Monday, October 31, 2011

Joining.

I've never been a joiner. I tend toward the skeptical, and I distrust inflammatory rhetoric. I don't like crowds. I am not an anarchist. Nothing frustrates me like a dearth of rhetorical clarity. I tend -- by both disposition and conviction -- toward reform rather than revolution. And so this past month I watched -- like most people like me -- with skepticism, some trepidation, and a vanishingly small amount of hope as the Occupy movement spread through the country and the media. I supported where I could, but mostly I watched. I read the internet voraciously. I watched as it grew from something easily dismissed into something less easily dismissed. I waited. I'm not sure what for. To see. To wait and see.

Then this past week something changed. Oakland happened. A friend said "revolution" to me, and I found myself really thinking about that seriously. The media tone changed, in both the professional and citizen coverage of the phenomenon. This has been a week of tiny earthquakes; it felt like yet another subtle tectonic shift. I let myself shift too.

I have always been convinced that we have an ethical imperative to act, even and especially in the face of terrible odds. As activists, one of the most important bulwarks we can employ against burnout and apathy is the sense that working hard to make things better carries with it an inherent good, regardless of outcome. It was never the hopeless-case aspect of the Occupy movement that held me back, but rather the potential inefficiency of sinking energy into chaos. Is this the right hole down which to throw my energy and effort? Is this the best way to fight a forever losing battle? This past week, the momentum of this movement has been such that I am finally ready to re-frame that question: Let's win this time. What do we need to do to win?

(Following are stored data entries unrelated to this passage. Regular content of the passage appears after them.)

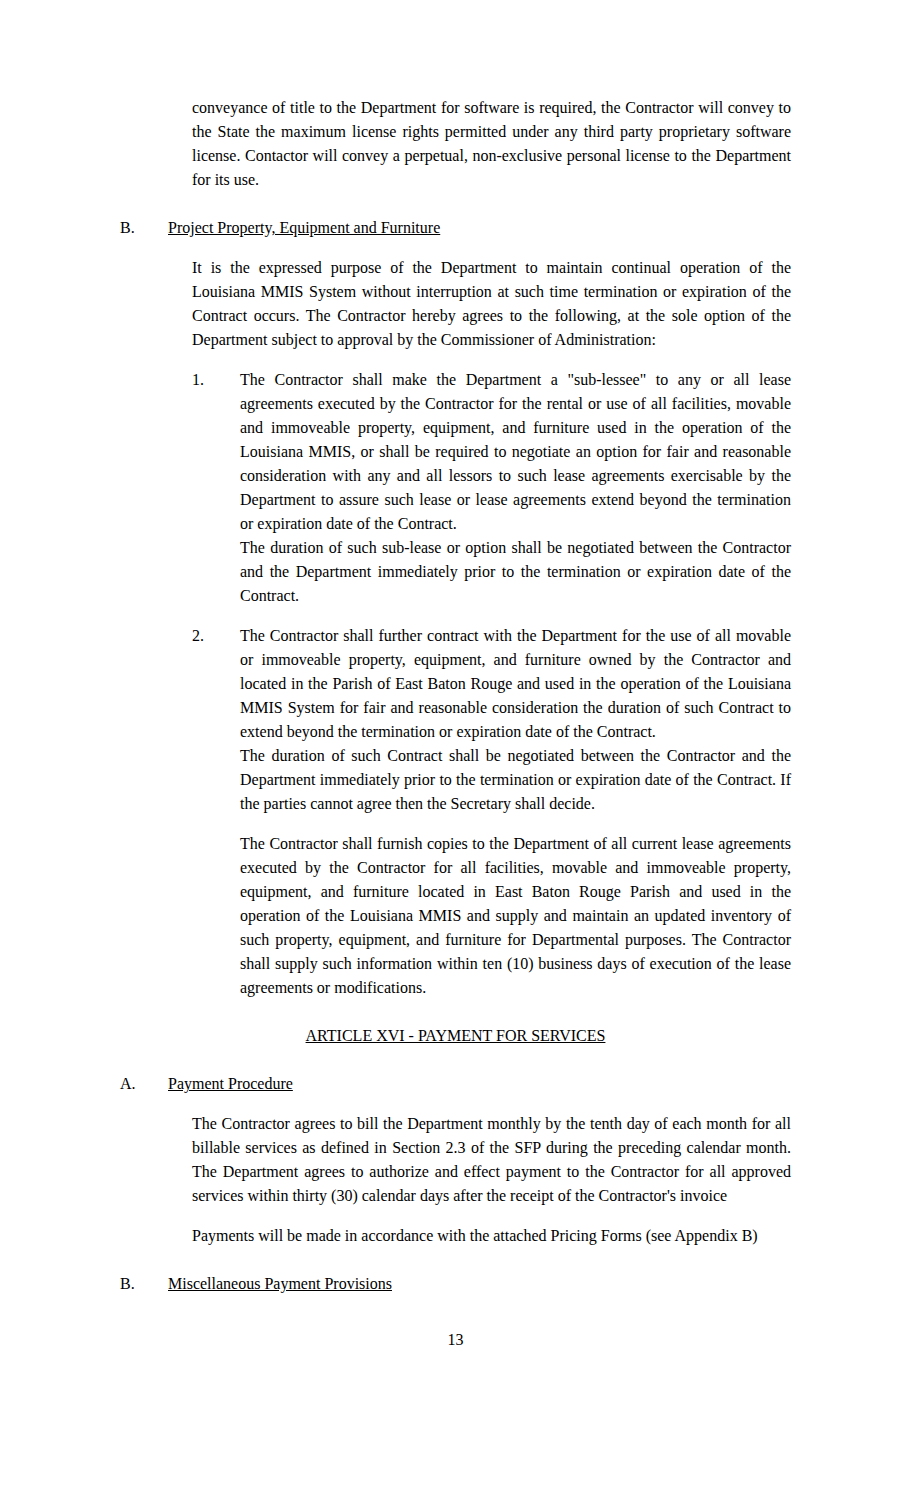conveyance of title to the Department for software is required, the Contractor will convey to the State the maximum license rights permitted under any third party proprietary software license. Contactor will convey a perpetual, non-exclusive personal license to the Department for its use.
B.
Project Property, Equipment and Furniture
It is the expressed purpose of the Department to maintain continual operation of the Louisiana MMIS System without interruption at such time termination or expiration of the Contract occurs. The Contractor hereby agrees to the following, at the sole option of the Department subject to approval by the Commissioner of Administration:
1.
The Contractor shall make the Department a "sub-lessee" to any or all lease agreements executed by the Contractor for the rental or use of all facilities, movable and immoveable property, equipment, and furniture used in the operation of the Louisiana MMIS, or shall be required to negotiate an option for fair and reasonable consideration with any and all lessors to such lease agreements exercisable by the Department to assure such lease or lease agreements extend beyond the termination or expiration date of the Contract.
The duration of such sub-lease or option shall be negotiated between the Contractor and the Department immediately prior to the termination or expiration date of the Contract.
2.
The Contractor shall further contract with the Department for the use of all movable or immoveable property, equipment, and furniture owned by the Contractor and located in the Parish of East Baton Rouge and used in the operation of the Louisiana MMIS System for fair and reasonable consideration the duration of such Contract to extend beyond the termination or expiration date of the Contract.
The duration of such Contract shall be negotiated between the Contractor and the Department immediately prior to the termination or expiration date of the Contract. If the parties cannot agree then the Secretary shall decide.
The Contractor shall furnish copies to the Department of all current lease agreements executed by the Contractor for all facilities, movable and immoveable property, equipment, and furniture located in East Baton Rouge Parish and used in the operation of the Louisiana MMIS and supply and maintain an updated inventory of such property, equipment, and furniture for Departmental purposes. The Contractor shall supply such information within ten (10) business days of execution of the lease agreements or modifications.
ARTICLE XVI - PAYMENT FOR SERVICES
A.
Payment Procedure
The Contractor agrees to bill the Department monthly by the tenth day of each month for all billable services as defined in Section 2.3 of the SFP during the preceding calendar month. The Department agrees to authorize and effect payment to the Contractor for all approved services within thirty (30) calendar days after the receipt of the Contractor's invoice
Payments will be made in accordance with the attached Pricing Forms (see Appendix B)
B.
Miscellaneous Payment Provisions
13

On Thursday, my partner and I slept out at Occupy SF for the first time. Even for just one night, it felt like saying "OK, I'm in." The night before we'd stayed at Justin Herman (Bradley Manning?) Plaza until after 4:00 AM, expecting a police raid that never came. Clustered in an amorphous group by the plaza's southern end, people began spontaneously calling out with their personal testimonies. One woman spoke about the cruelty and waste of California's prison system, another about standing up for the children being robbed of a decent education. One man talked about being a veteran, another about the imperative of climate change. They used the "people's mic," speaking in short, choppy bursts that were easily repeated and spread from one listener to another.

"I'm here/Because I'm fucking queer."

"I'm here/Because when I went to college/It was free."

"I'm here/Because you all are beautiful."

"Because I believe/That we can decide for ourselves/What kind of world/We all want to live in."

The short format isn't my strength, so I didn't speak up. But I might have said this: I'm here. Because all my life. I have been angry. And hopeless. But it's time now. To be angry and hopeful. It's time now. To be angry and win.